== DATASET RECORDS ==
>>>>>
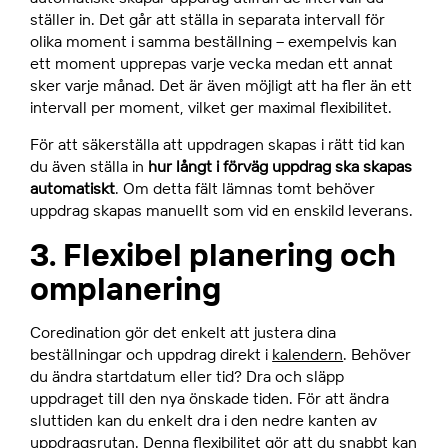
ställer in. Det går att ställa in separata intervall för
olika moment i samma beställning – exempelvis kan
ett moment upprepas varje vecka medan ett annat
sker varje månad. Det är även möjligt att ha fler än ett
intervall per moment, vilket ger maximal flexibilitet.
För att säkerställa att uppdragen skapas i rätt tid kan
du även ställa in
hur långt i förväg uppdrag ska skapas
automatiskt
. Om detta fält lämnas tomt behöver
uppdrag skapas manuellt som vid en enskild leverans.
3. Flexibel planering och
omplanering
Coredination gör det enkelt att justera dina
beställningar och uppdrag direkt i
kalendern
. Behöver
du ändra startdatum eller tid? Dra och släpp
uppdraget till den nya önskade tiden. För att ändra
sluttiden kan du enkelt dra i den nedre kanten av
uppdragsrutan. Denna flexibilitet gör att du snabbt kan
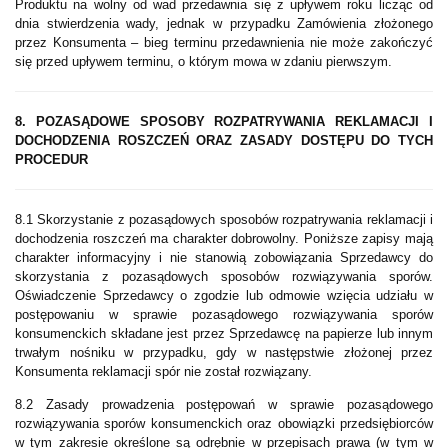
Produktu na wolny od wad przedawnia się z upływem roku licząc od
dnia stwierdzenia wady, jednak w przypadku Zamówienia złożonego
przez Konsumenta – bieg terminu przedawnienia nie może zakończyć
się przed upływem terminu, o którym mowa w zdaniu pierwszym.
8. POZASĄDOWE SPOSOBY ROZPATRYWANIA REKLAMACJI I
DOCHODZENIA ROSZCZEŃ ORAZ ZASADY DOSTĘPU DO TYCH
PROCEDUR
8.1 Skorzystanie z pozasądowych sposobów rozpatrywania reklamacji i
dochodzenia roszczeń ma charakter dobrowolny. Poniższe zapisy mają
charakter informacyjny i nie stanowią zobowiązania Sprzedawcy do
skorzystania z pozasądowych sposobów rozwiązywania sporów.
Oświadczenie Sprzedawcy o zgodzie lub odmowie wzięcia udziału w
postępowaniu w sprawie pozasądowego rozwiązywania sporów
konsumenckich składane jest przez Sprzedawcę na papierze lub innym
trwałym nośniku w przypadku, gdy w następstwie złożonej przez
Konsumenta reklamacji spór nie został rozwiązany.
8.2 Zasady prowadzenia postępowań w sprawie pozasądowego
rozwiązywania sporów konsumenckich oraz obowiązki przedsiębiorców
w tym zakresie określone są odrębnie w przepisach prawa (w tym w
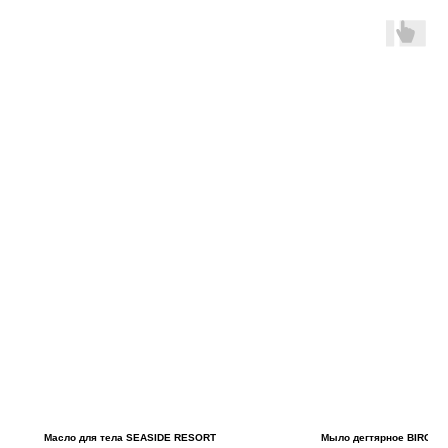
Масло для тела SEASIDE RESORT
Мыло дегтярное BIRCH T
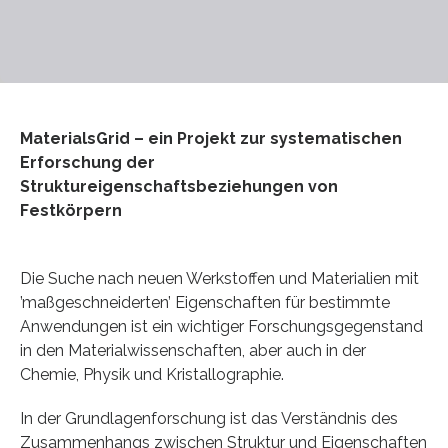
MaterialsGrid – ein Projekt zur systematischen
Erforschung der
Struktureigenschaftsbeziehungen von
Festkörpern
Die Suche nach neuen Werkstoffen und Materialien mit
’maßgeschneiderten’ Eigenschaften für bestimmte
Anwendungen ist ein wichtiger Forschungsgegenstand
in den Materialwissenschaften, aber auch in der
Chemie, Physik und Kristallographie.
In der Grundlagenforschung ist das Verständnis des
Zusammenhangs zwischen Struktur und Eigenschaften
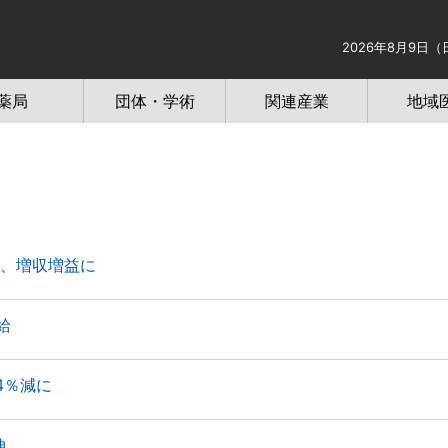
2026年8月9日（
薬局
団体・学術
関連産業
地域
、増収増益に
給
4％減に
伸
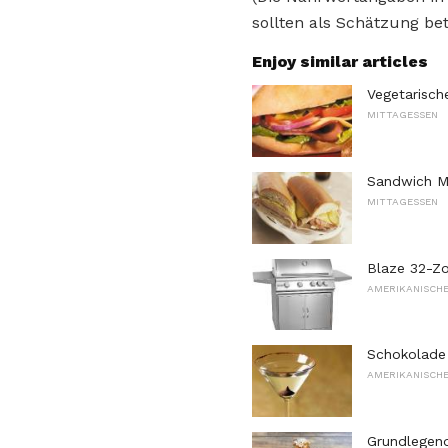
sollten als Schätzung bet
Enjoy similar articles
Vegetarisch
MITTAGESSEN
Sandwich M
MITTAGESSEN
Blaze 32-Zo
AMERIKANISCHE
Schokolade 
AMERIKANISCHE
Grundlegen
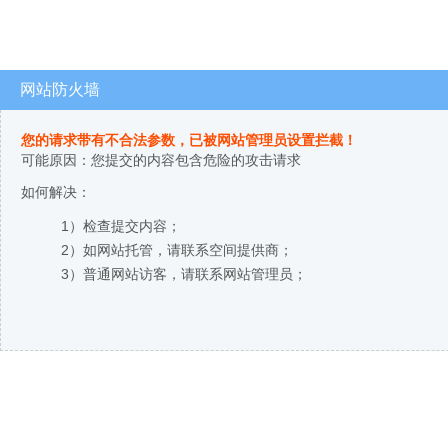
网站防火墙
您的请求带有不合法参数，已被网站管理员设置拦截！
可能原因：您提交的内容包含危险的攻击请求
如何解决：
1）检查提交内容；
2）如网站托管，请联系空间提供商；
3）普通网站访客，请联系网站管理员；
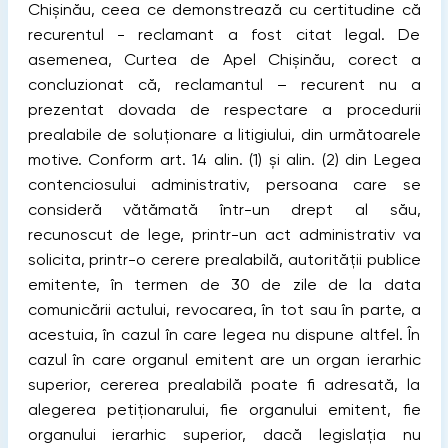
Chișinău, ceea ce demonstrează cu certitudine că
recurentul - reclamant a fost citat legal. De
asemenea, Curtea de Apel Chișinău, corect a
concluzionat că, reclamantul – recurent nu a
prezentat dovada de respectare a procedurii
prealabile de soluţionare a litigiului, din următoarele
motive. Conform art. 14 alin. (1) și alin. (2) din Legea
contenciosului administrativ, persoana care se
consideră vătămată într-un drept al său,
recunoscut de lege, printr-un act administrativ va
solicita, printr-o cerere prealabilă, autorităţii publice
emitente, în termen de 30 de zile de la data
comunicării actului, revocarea, în tot sau în parte, a
acestuia, în cazul în care legea nu dispune altfel. În
cazul în care organul emitent are un organ ierarhic
superior, cererea prealabilă poate ﬁ adresată, la
alegerea petiţionarului, ﬁe organului emitent, ﬁe
organului ierarhic superior, dacă legislaţia nu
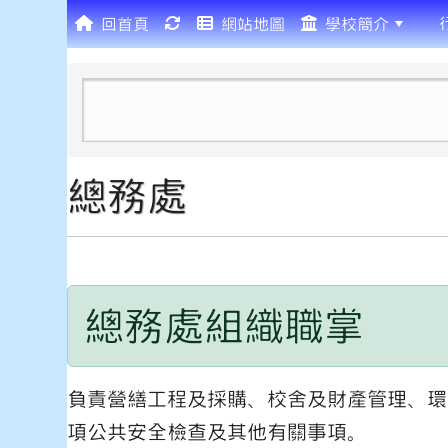
回首頁
網站地圖
學校簡介
:::
總務處
總務處組織職掌
負責營繕工程及採購、校舍及財產管理、環
項公共安全檢查及其他有關事項。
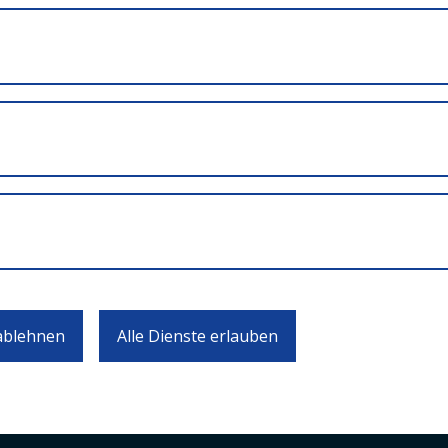
 Bustouren durch das Südburgenland mit Halten bei EU-
n EU-Projekten im Kurbad Tatzmannsdorf
2019
 ablehnen
Alle Dienste erlauben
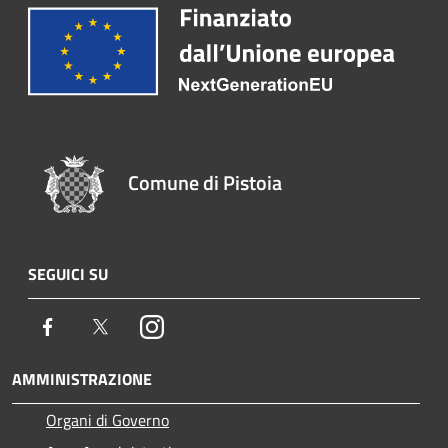
Comune di Pistoia
SEGUICI SU
Facebook
Twitter
Instagram
AMMINISTRAZIONE
Organi di Governo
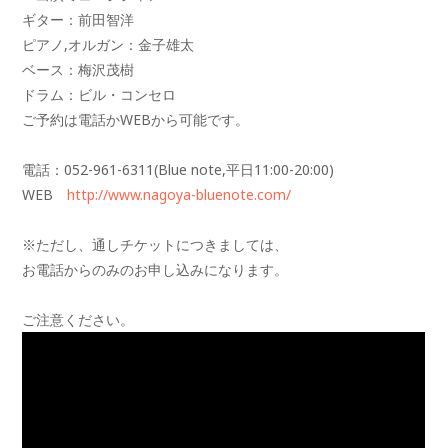
ギター：前田智洋
ピアノ,オルガン：金子雄太
ベース：梅沢茂樹
ドラム：ビル・コンセロ
ご予約は電話かWEBから可能です。
電話：052-961-6311(Blue note,平日11:00-20:00)
WEB
http://www.nagoya-bluenote.com/
※ただし、通しチケットにつきましては、
お電話からのみのお申し込みになります。
ご注意ください。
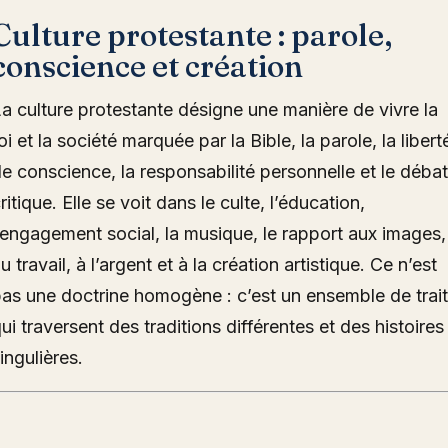
Culture protestante : parole,
conscience et création
a culture protestante désigne une manière de vivre la
oi et la société marquée par la Bible, la parole, la libert
e conscience, la responsabilité personnelle et le débat
ritique. Elle se voit dans le culte, l’éducation,
’engagement social, la musique, le rapport aux images,
u travail, à l’argent et à la création artistique. Ce n’est
as une doctrine homogène : c’est un ensemble de trai
ui traversent des traditions différentes et des histoires
ingulières.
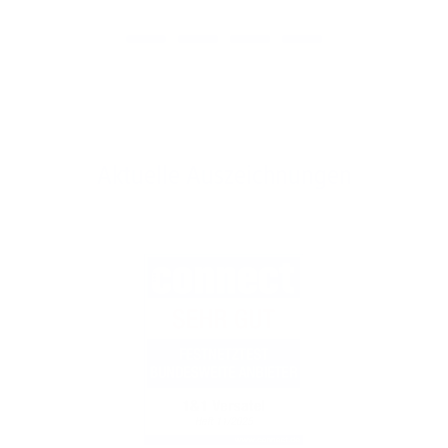
Aktuelle Auszeichnungen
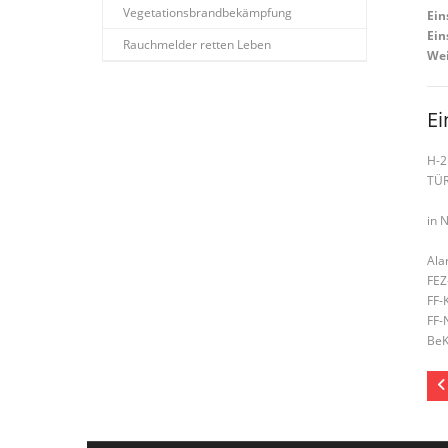
Vegetationsbrandbekämpfung
Ein
Ein
Rauchmelder retten Leben
Wei
Ei
H-2
TÜ
in 
Ala
FEZ
FF-
FF-
BeK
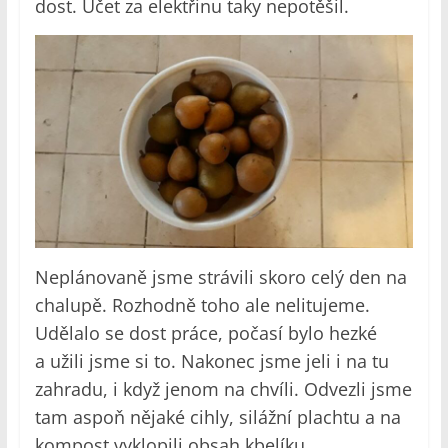
dost. Účet za elektřinu taky nepotěšil.
Neplánovaně jsme strávili skoro celý den na
chalupě. Rozhodně toho ale nelitujeme.
Udělalo se dost práce, počasí bylo hezké
a užili jsme si to. Nakonec jsme jeli i na tu
zahradu, i když jenom na chvíli. Odvezli jsme
tam aspoň nějaké cihly, silážní plachtu a na
kompost vyklopili obsah kbelíku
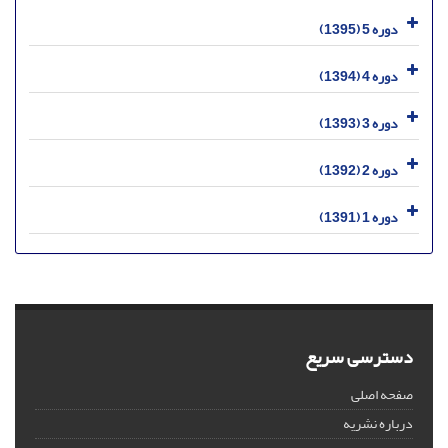
دوره 5 (1395)
دوره 4 (1394)
دوره 3 (1393)
دوره 2 (1392)
دوره 1 (1391)
دسترسی سریع
صفحه اصلی
درباره نشریه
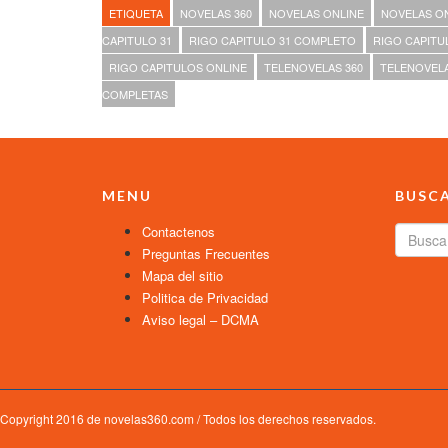
ETIQUETA
NOVELAS 360
NOVELAS ONLINE
NOVELAS O
CAPITULO 31
RIGO CAPITULO 31 COMPLETO
RIGO CAPITU
RIGO CAPITULOS ONLINE
TELENOVELAS 360
TELENOVEL
COMPLETAS
MENU
BUSC
Contactenos
Preguntas Frecuentes
Mapa del sitio
Politica de Privacidad
Aviso legal – DCMA
Copyright 2016 de novelas360.com / Todos los derechos reservados.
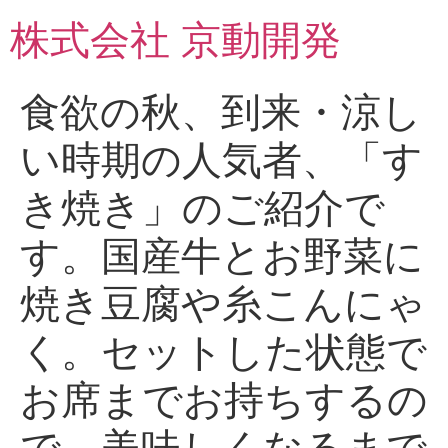
コ
株式会社 京動開発
ン
テ
ン
食欲の秋、到来・涼し
ツ
に
い時期の人気者、「す
ス
キ
き焼き」のご紹介で
ッ
プ
す。国産牛とお野菜に
焼き豆腐や糸こんにゃ
く。セットした状態で
お席までお持ちするの
で、美味しくなるまで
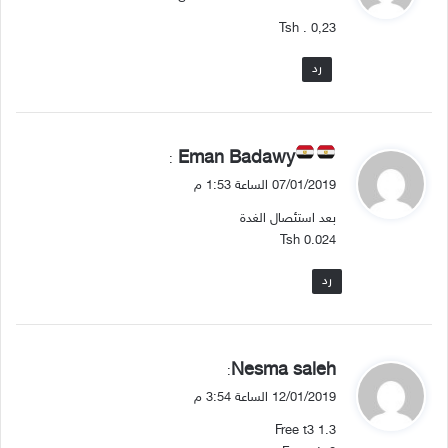
و
Tsh . 0,23
ل
رد
ي
Eman Badawy
:
ق
07/01/2019 الساعة 1:53 م
و
بعد استئصال الغدة
ل
Tsh 0.024
رد
ي
Nesma saleh
:
ق
12/01/2019 الساعة 3:54 م
و
Free t3 1.3
ل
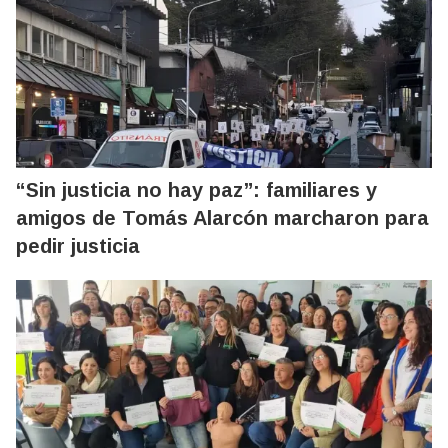
“Sin justicia no hay paz”: familiares y
amigos de Tomás Alarcón marcharon para
pedir justicia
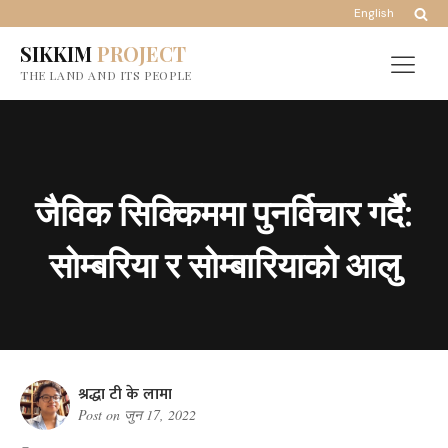
English
SIKKIM
PROJECT
THE LAND AND ITS PEOPLE
जैविक सिक्किममा पुनर्विचार गर्दै:
सोम्बरिया र सोम्बारियाको आलु
श्रद्धा टी के लामा
Post on
जुन 17, 2022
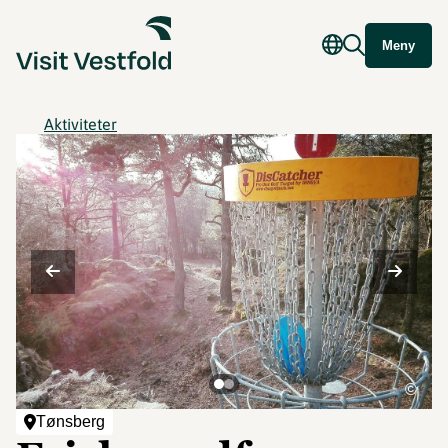
Meny
Aktiviteter
©
Tønsberg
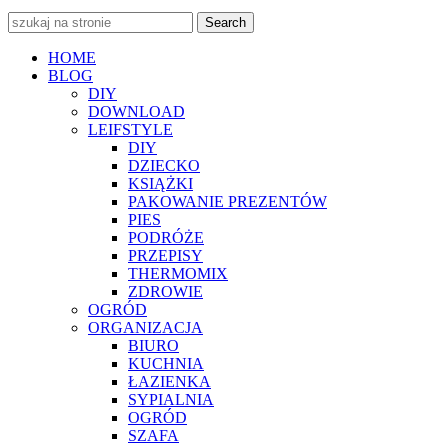
Search
HOME
BLOG
DIY
DOWNLOAD
LEIFSTYLE
DIY
DZIECKO
KSIĄŻKI
PAKOWANIE PREZENTÓW
PIES
PODRÓŻE
PRZEPISY
THERMOMIX
ZDROWIE
OGRÓD
ORGANIZACJA
BIURO
KUCHNIA
ŁAZIENKA
SYPIALNIA
OGRÓD
SZAFA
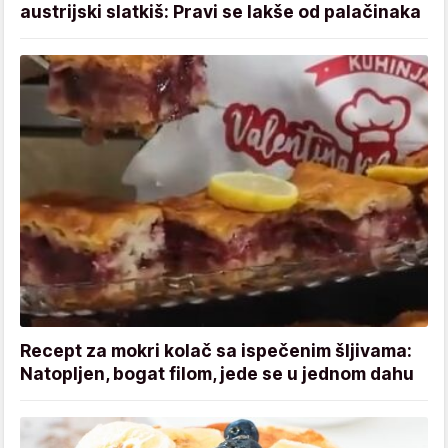
austrijski slatkiš: Pravi se lakše od palačinaka
Recept za mokri kolač sa ispečenim šljivama:
Natopljen, bogat filom, jede se u jednom dahu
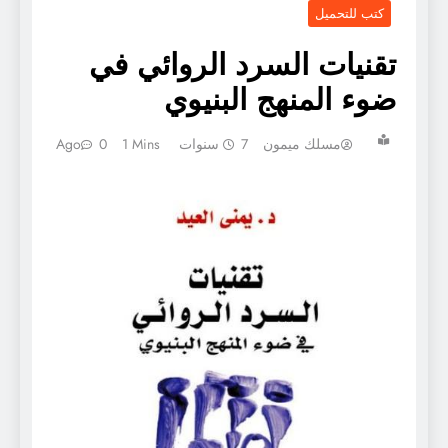
كتب للتحميل
تقنيات السرد الروائي في
ضوء المنهج البنيوي
مسلك ميمون
7 سنوات Ago
1 Mins
0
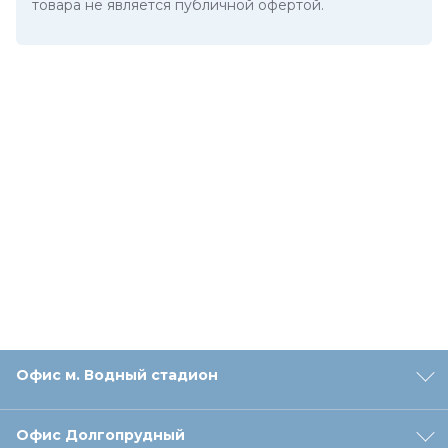
товара не является публичной офертой.
Офис м. Водный стадион
Офис Долгопрудный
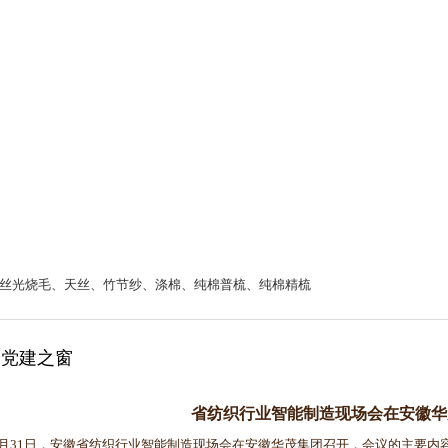
丝光烧毛、天丝、竹节纱、涤棉、纯棉普梳、纯棉精梳
党建之窗
省纺织行业智能制造现场会在安徽华
31日，安徽省纺织行业智能制造现场会在安徽华茂集团召开，会议的主要内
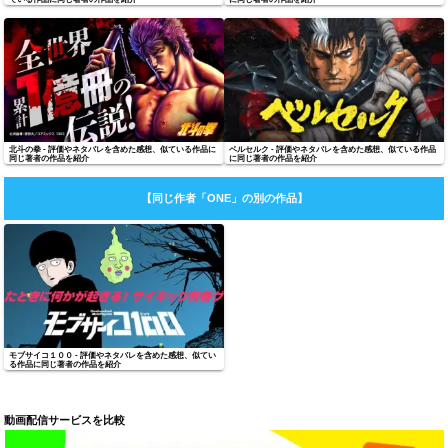
北斗の拳 - 評価やネタバレを含めた感想、似ている作品に
ベルセルク - 評価やネタバレを含めた感想、似ている作品
同じ著者の作品を紹介
に同じ著者の作品を紹介
【同じ作者「
ONE
」の別の作品】
モブサイコ１００ - 評価やネタバレを含めた感想、似てい
る作品に同じ著者の作品を紹介
動画配信サービスを比較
<<<<<
== EXERCISE REQUIREMENTS ==
Which lines in the listing above contain the string "Konsumenta"? List each of those lines in full.

== RESPONSE TO THIS EXERCISE ==
przez Konsumenta – bieg terminu przedawnienia nie może zakończyć
Konsumenta reklamacji spór nie został rozwiązany.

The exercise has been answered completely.